Billy Gibbons has a suggestion for aspiring rock musicians. "Come on down to Texas," he says, "it'll either make or break you. Folks around these parts have a way of letting you know what they think of your act, and if they don't like it, well . . . let's just say that things once got so bad that this one promoter had to put chicken wire around the bandstand to catch the beer bottles people were throwing."
ZZ Top seems to have earned the message implicit in such behavior, for nowadays about the heaviest thing being thrown at them are ten-gallon hats. They've given the kids of the South what they want to hear -- a steady stream of high-power, no-nonsense blues-boogie -- and the kids have rewarded them by making them Dixie's most popular band since the Allman Brothers. Their last three appearances in Atlanta were before sell-out crowds, and in New Orleans, Warehouse owner Bill Johnston said he "could have sold out the place for five more days." Though little more than an obscure name in most major northern markets, ZZ Top's regional popularity is such that they recently headlined a Houston festival over the cumulative likes of Wishbone Ash, Savoy Brown and the Doobie Brothers.
This regional discrepancy is the source of much concern to the three-piece band. "Makin' it up North" has become somewhat of an obsession with them. "We just think it's a matter of exposure," Gibbons explains. "People got to hear us before we can hope to sell 'em our records."
"It's no accident that they're this popular in the South," chimes in Bill Ham, the group's manager, coproducer and author of some of their earlier material. "When we were just getting started we must have played a couple hundred gigs a year, all of them in and around Texas. We played so much that word-of-mouth started carrying our reputation, and that's the way its gonna have to be up North too."
Ham is an ex-promotion man who makes no bones about the importance of giving people what they want to hear. Having been so successful on a regional basis he's now leaped headfirst into the task of saturating the East and West Coasts with the ZZ Top sound. Their third album, Tres Hombres, has been out 40 weeks but recently surged to Number 59 on Billboard's chart after release of the album's single, "La Grange," which pushed album sales to 81,000 for April alone (a quarter of total sales). Considerable behind-the-scenes hustle has landed the band gigs supporting the likes of Uriah Heep and Alice Cooper, and paved the way for a spring tour where they will be the headliners.
"This is our big chance," admits bassist Dusty Hilt. "We're gonna play so well that they'll forget glitter ever happened."

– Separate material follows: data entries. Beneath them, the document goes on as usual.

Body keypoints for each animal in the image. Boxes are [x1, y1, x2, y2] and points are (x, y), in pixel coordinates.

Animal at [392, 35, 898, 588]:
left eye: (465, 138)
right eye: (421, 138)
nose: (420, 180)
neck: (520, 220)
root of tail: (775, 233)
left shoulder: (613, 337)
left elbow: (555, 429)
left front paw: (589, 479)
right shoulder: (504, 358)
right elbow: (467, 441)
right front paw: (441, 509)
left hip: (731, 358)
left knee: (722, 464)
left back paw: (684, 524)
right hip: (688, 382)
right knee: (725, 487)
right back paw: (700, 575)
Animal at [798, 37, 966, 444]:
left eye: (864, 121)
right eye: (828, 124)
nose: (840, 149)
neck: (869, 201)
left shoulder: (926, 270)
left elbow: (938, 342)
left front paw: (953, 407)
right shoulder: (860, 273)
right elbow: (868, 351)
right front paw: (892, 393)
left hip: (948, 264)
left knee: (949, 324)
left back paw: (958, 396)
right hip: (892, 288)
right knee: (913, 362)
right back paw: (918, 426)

Indeed, ZZ Top is probably about as far from the glitter scene as a contemporary band could be. Their individual musical roots sink deeply into the Texas blues tradition, with names like Jimmy Reed, Bobby Blue Bland and B.B. King rolling off their tongues as if they were old personal friends. Hill and drummer Frank "Rube" Beard have been playing in Texas bands for half their lives -- Beard claims he gave up his marriage to keep playing and their one brush with the glitter scene is something they'd just as soon forget.

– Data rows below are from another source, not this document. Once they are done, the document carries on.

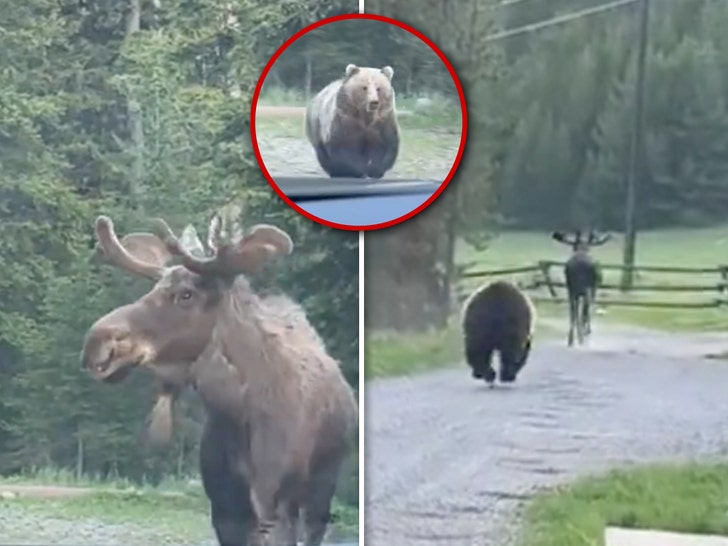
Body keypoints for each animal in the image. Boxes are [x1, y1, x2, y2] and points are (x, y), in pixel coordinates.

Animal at [80, 212, 359, 546]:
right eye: (152, 289)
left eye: (186, 294)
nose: (96, 343)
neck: (235, 415)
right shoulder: (225, 508)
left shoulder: (276, 506)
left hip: (320, 489)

"We used to he in this band called the American Blues," Hilt remembers, "and we thought it would be kinda neat if everybody dyed their hair blue. It didn't work, in fact all it ever got us was into fights. Man, I still shudder whenever I hear someone say, 'Hey music man' that's how we used to always get called out."
While all this was going on, Gibbons was fronting the marginally successful Moving Sidewalks, a psychedelic superband which at its height had the pleasure of touring with the then new Jimi Hendrix Experience.
"Jimi and I got along fine -- real fine," Gibbons notes with a wide grin. "Of course I was only 17 at the time and a really impressionable sort, but when I first met him I was really floored. He'd dyed his hair orange and like I'd never seen anything like it before. He really taught me a lot about the guitar."
After kicking in the Sidewalks and several abortive versions of ZZ Top, Gibbons finally settled on the current version after Beard brought in his old friend Hill. Two years of incessant playing finally landed them a recording contract with London, which suited Gibbons just fine, "As long as I could remember I'd played those Rolling Stones records and wanted to have my own band on that label," he said.
ZZ Top got their first taste of Northern musical prejudices when Ham arranged with Concerts West for them to back up the Stones at their Hawaii gig. "People would look at us when we went onstage, drop their jaws and moan, They're a cowboy band,"' Hilt recalled. "In the end, though, we'd just blow 'em away and they'd scream for us to come back. We'd feel kinda funny with the Stones watching us from behind, waiting for us to finish."
The band realizes that it will be a long road to cracking a Northern market that regards them as little more than a "Southern Grand Funk," but the prospect of even more incessant touring doesn't seem to phase them a bit.
"Hell, if we didn't want to play in front of people we wouldn't be much of a band, now would we?" Hill asks. "Besides, we like it up there!"